Large cranes over construction sites are ubiquitous in NoMa—a sign of the booming times in the area. The opening of the NoMa-Galludet Metrorail Station in 2004 triggered the first salvo of investment into the area, but the building of a Harris Teeter supermarket was just as important to the neighborhood, said Doug Firstenberg, principal of D.C.-area developer StonebridgeCarras and chair of the NoMa BID board of directors.
“When you’re talking about an immersion neighborhood ... really believing the neighborhood was mixed-use, the (Harris Teeter) grocery store was the most important,” he said. “After that, the neighborhood evolved as you would expect. In 2010, you saw people walking into office buildings. In 2014, you started getting condos and apartments—beds and heads. Now you’re seeing, with REI, retail coming together in a major way.”

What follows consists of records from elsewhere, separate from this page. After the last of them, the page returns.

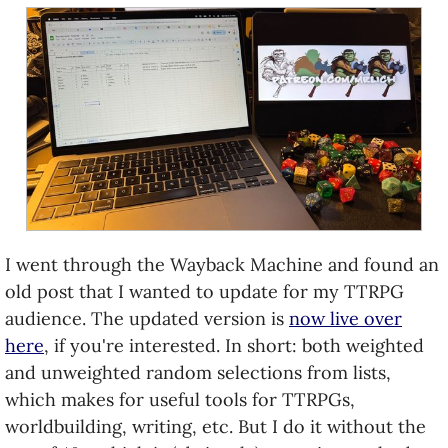
I went through the Wayback Machine and found an
old post that I wanted to update for my TTRPG
audience. The updated version is
now live over
here
, if you're interested. In short: both weighted
and unweighted random selections from lists,
which makes for useful tools for TTRPGs,
worldbuilding, writing, etc. But I do it without the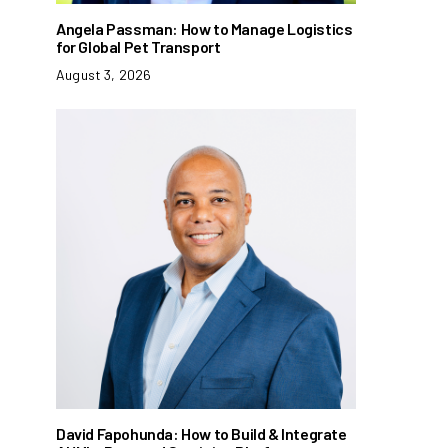
Angela Passman: How to Manage Logistics
for Global Pet Transport
August 3, 2026
David Fapohunda: How to Build & Integrate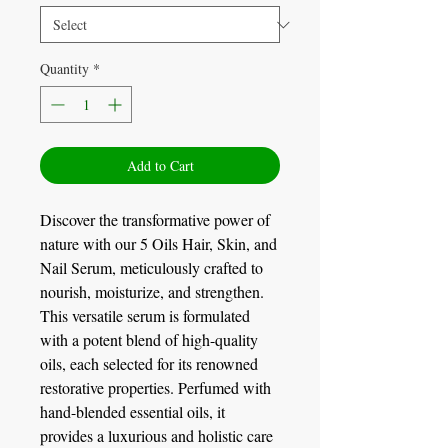
Quantity
*
Add to Cart
Discover the transformative power of
nature with our 5 Oils Hair, Skin, and
Nail Serum, meticulously crafted to
nourish, moisturize, and strengthen.
This versatile serum is formulated
with a potent blend of high-quality
oils, each selected for its renowned
restorative properties. Perfumed with
hand-blended essential oils, it
provides a luxurious and holistic care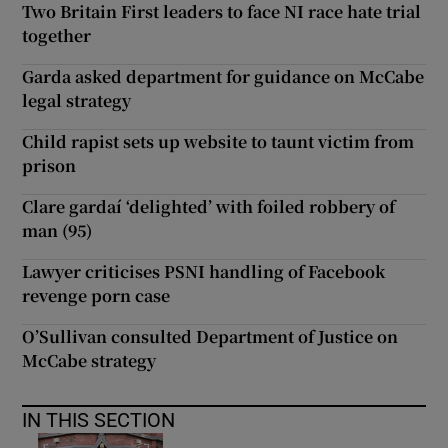
Two Britain First leaders to face NI race hate trial
together
Garda asked department for guidance on McCabe
legal strategy
Child rapist sets up website to taunt victim from
prison
Clare gardaí ‘delighted’ with foiled robbery of
man (95)
Lawyer criticises PSNI handling of Facebook
revenge porn case
O’Sullivan consulted Department of Justice on
McCabe strategy
IN THIS SECTION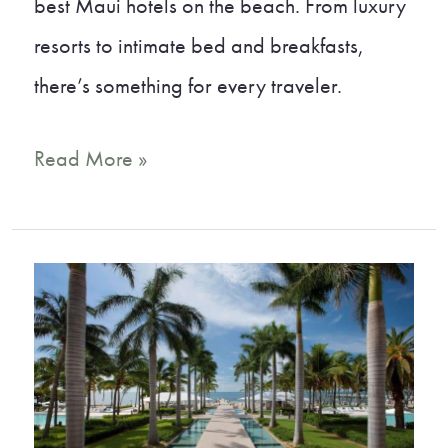
best Maui hotels on the beach. From luxury
resorts to intimate bed and breakfasts,
there’s something for every traveler.
Tropical
Read More »
Bliss:
Our
Top
Picks
for
Maui
Hotels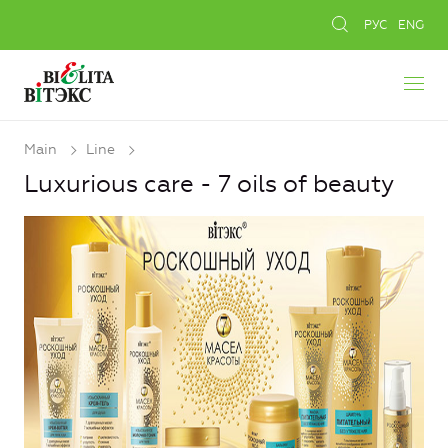
РУС
ENG
Main
Line
Luxurious care - 7 oils of beauty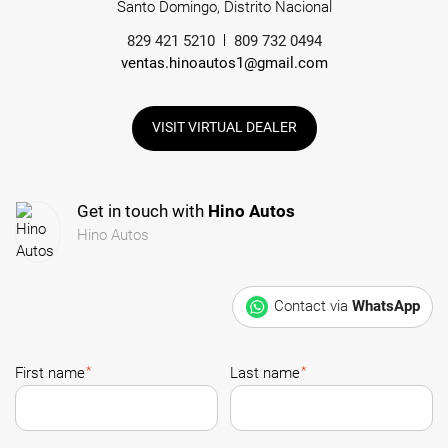
Santo Domingo, Distrito Nacional
829 421 5210
809 732 0494
ventas.hinoautos1@gmail.com
VISIT VIRTUAL DEALER
Get in touch with
Hino Autos
Hino Autos
Contact via
WhatsApp
*
*
First name
Last name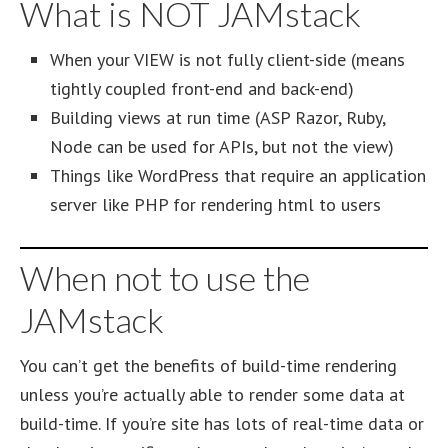
What is NOT JAMstack
When your VIEW is not fully client-side (means
tightly coupled front-end and back-end)
Building views at run time (ASP Razor, Ruby,
Node can be used for APIs, but not the view)
Things like WordPress that require an application
server like PHP for rendering html to users
When not to use the
JAMstack
You can’t get the benefits of build-time rendering
unless you’re actually able to render some data at
build-time. If you’re site has lots of real-time data or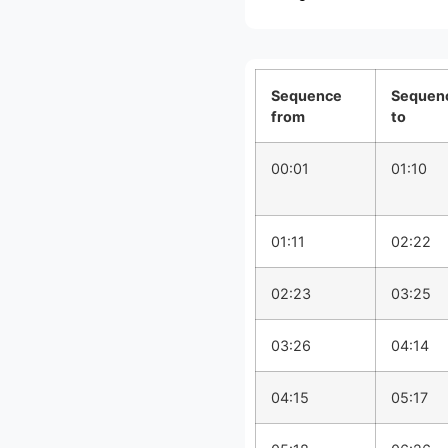
Sequence
Sequen
from
to
00:01
01:10
01:11
02:22
02:23
03:25
03:26
04:14
04:15
05:17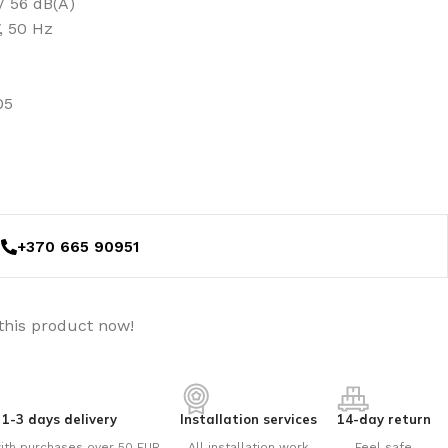
/ 56 dB(A)
, 50 Hz
05
+370 665 90951
this product now!
1-3 days delivery
Installation services
14-day return
ith purchases over 50 EUR
All installation work
Feel safe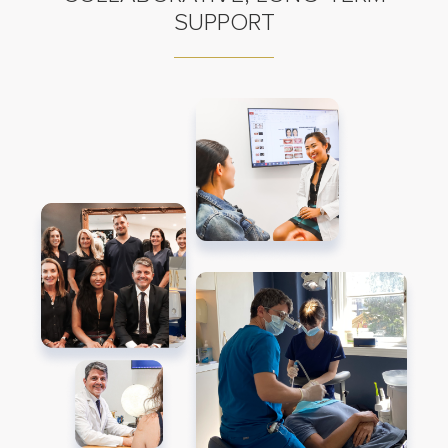
SUPPORT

About 54,000 people work in the neighborhood, featuring an eclectic mix of employers including Google, SiriusXM, CNN, REI, NPR, the American Medical Association, Douglas Development and the Department of Justice.
Meanwhile, NoMa has about 7,400 residents in about 6,400 apartment units (including 1,600 currently under construction). Eighty-four percent of the residents work full-time, the NoMa BID said.
“This is the market that drives the dozen plus food trucks that show up on First Street every day, the bustling Wunder Garten beer garden, and the patio at Indigo,” Carroll said. “It has a gritty, homegrown vibe that we will expand by cultivating the right retail and restaurant options that see the real opportunity in this diverse workplace and community and appeal to the residents’ needs.”
Firstenberg said the public-private partnerships and shared vision for the neighborhood enabled coherent growth, although there’s still some room for improvement.
“We had great collective investment that made a lot of sense, but we need to get better bus connector services, continue to enhance the Red Line, and it’s getting better over time,” he said. “There’s bus service and it’s getting better over time. I think right now keeping up with infrastructure. We’ve been without parks, but we’ve been able to acquire key parcels to develop them. Great neighborhoods should have great spaces to allow people to be together.”